Teachers can integrate curriculum across content areas by anchoring units of study in issues
and themes that are determined along with students. They looked at research on curriculum
implementation and cited Grant and Paige (2007) who conducted a study within a course
designed to prepare pre-service teachers for curriculum integration. Teams of pre-service
teachers observed and gathered information about their students to determine themes for units
of study. They then developed essential questions to guide planning and provide a framework
for pre-service teachers to identify the learning outcomes within the unit. Pre-service teachers
described greater curriculum understandings after the projects (p. 33).

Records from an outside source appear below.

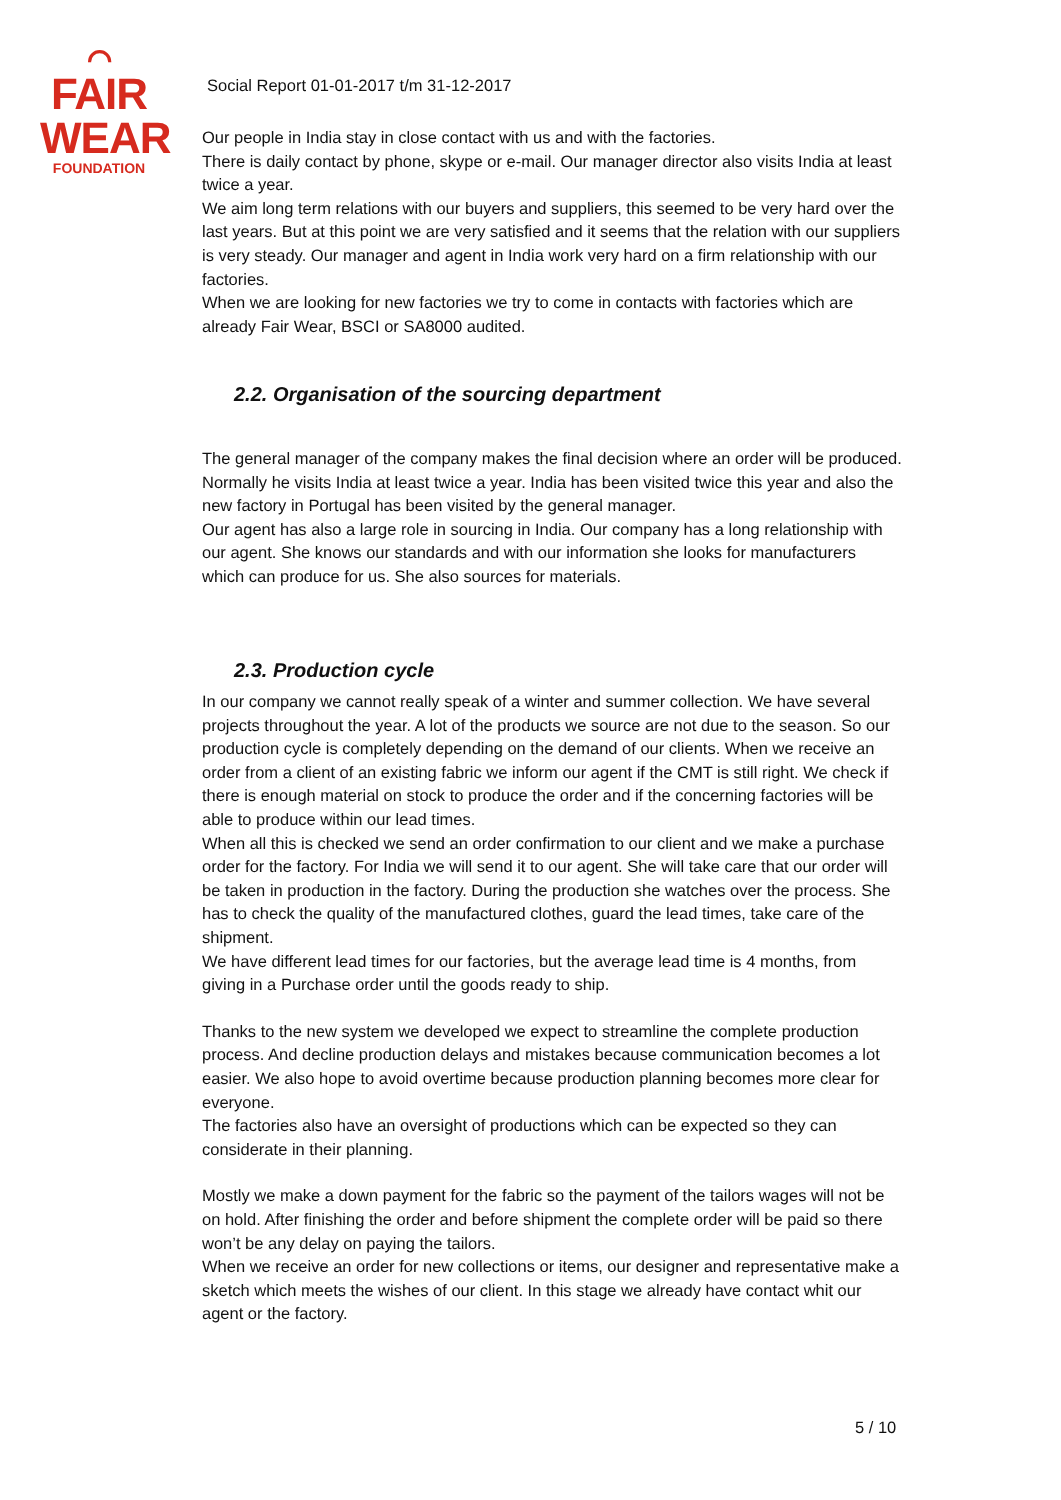⌒
FAIR
WEAR
FOUNDATION
Social Report 01-01-2017 t/m 31-12-2017
Our people in India stay in close contact with us and with the factories.
There is daily contact by phone, skype or e-mail. Our manager director also visits India at least twice a year.
We aim long term relations with our buyers and suppliers, this seemed to be very hard over the last years. But at this point we are very satisfied and it seems that the relation with our suppliers is very steady. Our manager and agent in India work very hard on a firm relationship with our factories.
When we are looking for new factories we try to come in contacts with factories which are already Fair Wear, BSCI or SA8000 audited.
2.2. Organisation of the sourcing department
The general manager of the company makes the final decision where an order will be produced. Normally he visits India at least twice a year. India has been visited twice this year and also the new factory in Portugal has been visited by the general manager.
Our agent has also a large role in sourcing in India. Our company has a long relationship with our agent. She knows our standards and with our information she looks for manufacturers which can produce for us. She also sources for materials.
2.3. Production cycle
In our company we cannot really speak of a winter and summer collection. We have several projects throughout the year. A lot of the products we source are not due to the season. So our production cycle is completely depending on the demand of our clients. When we receive an order from a client of an existing fabric we inform our agent if the CMT is still right. We check if there is enough material on stock to produce the order and if the concerning factories will be able to produce within our lead times.
When all this is checked we send an order confirmation to our client and we make a purchase order for the factory. For India we will send it to our agent. She will take care that our order will be taken in production in the factory. During the production she watches over the process. She has to check the quality of the manufactured clothes, guard the lead times, take care of the shipment.
We have different lead times for our factories, but the average lead time is 4 months, from giving in a Purchase order until the goods ready to ship.
Thanks to the new system we developed we expect to streamline the complete production process. And decline production delays and mistakes because communication becomes a lot easier. We also hope to avoid overtime because production planning becomes more clear for everyone.
The factories also have an oversight of productions which can be expected so they can considerate in their planning.
Mostly we make a down payment for the fabric so the payment of the tailors wages will not be on hold. After finishing the order and before shipment the complete order will be paid so there won’t be any delay on paying the tailors.
When we receive an order for new collections or items, our designer and representative make a sketch which meets the wishes of our client. In this stage we already have contact whit our agent or the factory.
5 / 10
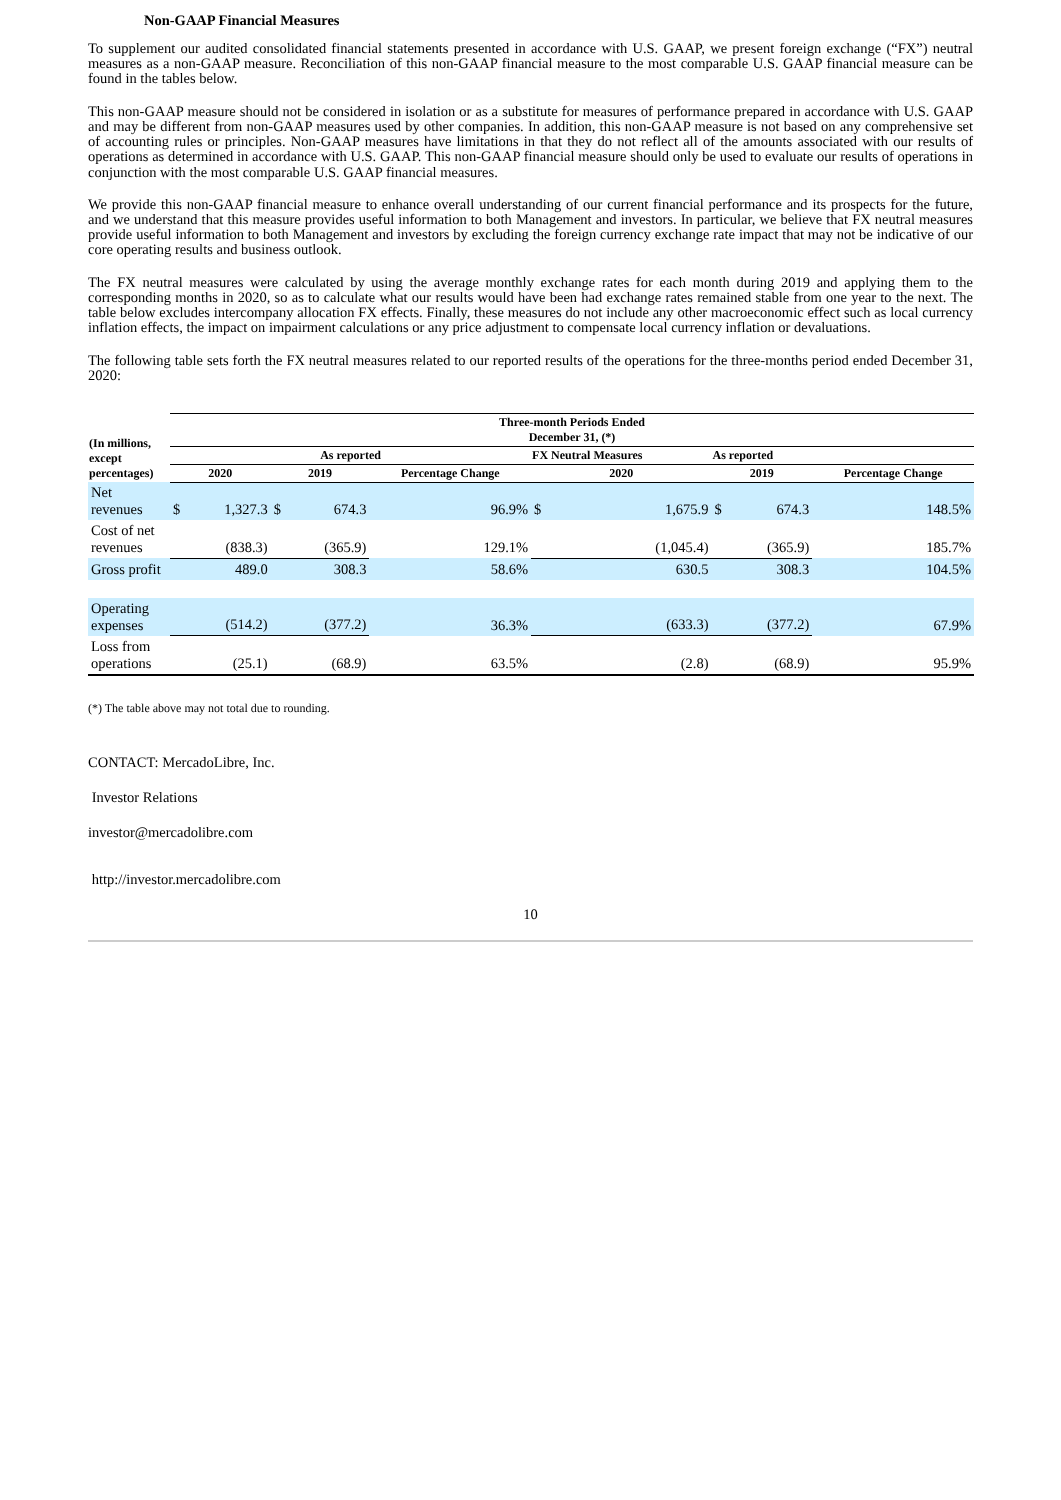Non-GAAP Financial Measures
To supplement our audited consolidated financial statements presented in accordance with U.S. GAAP, we present foreign exchange (“FX”) neutral measures as a non-GAAP measure. Reconciliation of this non-GAAP financial measure to the most comparable U.S. GAAP financial measure can be found in the tables below.
This non-GAAP measure should not be considered in isolation or as a substitute for measures of performance prepared in accordance with U.S. GAAP and may be different from non-GAAP measures used by other companies. In addition, this non-GAAP measure is not based on any comprehensive set of accounting rules or principles. Non-GAAP measures have limitations in that they do not reflect all of the amounts associated with our results of operations as determined in accordance with U.S. GAAP. This non-GAAP financial measure should only be used to evaluate our results of operations in conjunction with the most comparable U.S. GAAP financial measures.
We provide this non-GAAP financial measure to enhance overall understanding of our current financial performance and its prospects for the future, and we understand that this measure provides useful information to both Management and investors. In particular, we believe that FX neutral measures provide useful information to both Management and investors by excluding the foreign currency exchange rate impact that may not be indicative of our core operating results and business outlook.
The FX neutral measures were calculated by using the average monthly exchange rates for each month during 2019 and applying them to the corresponding months in 2020, so as to calculate what our results would have been had exchange rates remained stable from one year to the next. The table below excludes intercompany allocation FX effects. Finally, these measures do not include any other macroeconomic effect such as local currency inflation effects, the impact on impairment calculations or any price adjustment to compensate local currency inflation or devaluations.
The following table sets forth the FX neutral measures related to our reported results of the operations for the three-months period ended December 31, 2020:
| (In millions, except percentages) | Three-month Periods Ended December 31, (*) | | | | | | | | | |
| --- | --- | --- | --- | --- | --- | --- | --- | --- | --- | --- |
| | As reported | | | | | FX Neutral Measures | | As reported | | |
| | 2020 | | 2019 | | Percentage Change | 2020 | | 2019 | | Percentage Change |
| Net revenues | $ | 1,327.3 | $ | 674.3 | 96.9% | $ | 1,675.9 | $ | 674.3 | 148.5% |
| Cost of net revenues | | (838.3) | | (365.9) | 129.1% | | (1,045.4) | | (365.9) | 185.7% |
| Gross profit | | 489.0 | | 308.3 | 58.6% | | 630.5 | | 308.3 | 104.5% |
| Operating expenses | | (514.2) | | (377.2) | 36.3% | | (633.3) | | (377.2) | 67.9% |
| Loss from operations | | (25.1) | | (68.9) | 63.5% | | (2.8) | | (68.9) | 95.9% |
(*) The table above may not total due to rounding.
CONTACT: MercadoLibre, Inc.
Investor Relations
investor@mercadolibre.com
http://investor.mercadolibre.com
10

Curriculum integration by various schools around the world, indeed has great value for
children’s holistic development. Petrash (2009) spoke about one such education, the Waldorf
education, invented by an Austrian philosophical genius, Rudolf Steiner who believes that
human possibility is infinite. Understanding that children need to be engaged in these three
distinct ways, through head, heart and hands, forms the primary educational paradigm at a
Waldorf school. Rather than to simply focus on the educational work solely around the
objective of acquiring knowledge, creating a meaningful learning process itself becomes the
focus. Through multi-faceted, multi-sensory learning experiences, teachers and students use a
variety of intelligences to develop three distinct capacities – for thinking, for feeling, and for
intentional, purposeful activity (p. 24). He further reiterated in his book that the ability to
observe, compare, analyse, and synthesize helps young people better understand the world they
are inheriting and at the same time, prepares them for finding their place in the world. Because
Waldorf education requires inner responsiveness on the part of the students, graduates leave
school with a clearer sense of who they are and what they believe to be important, making it
possible for them to give direction to their own lives (p.86).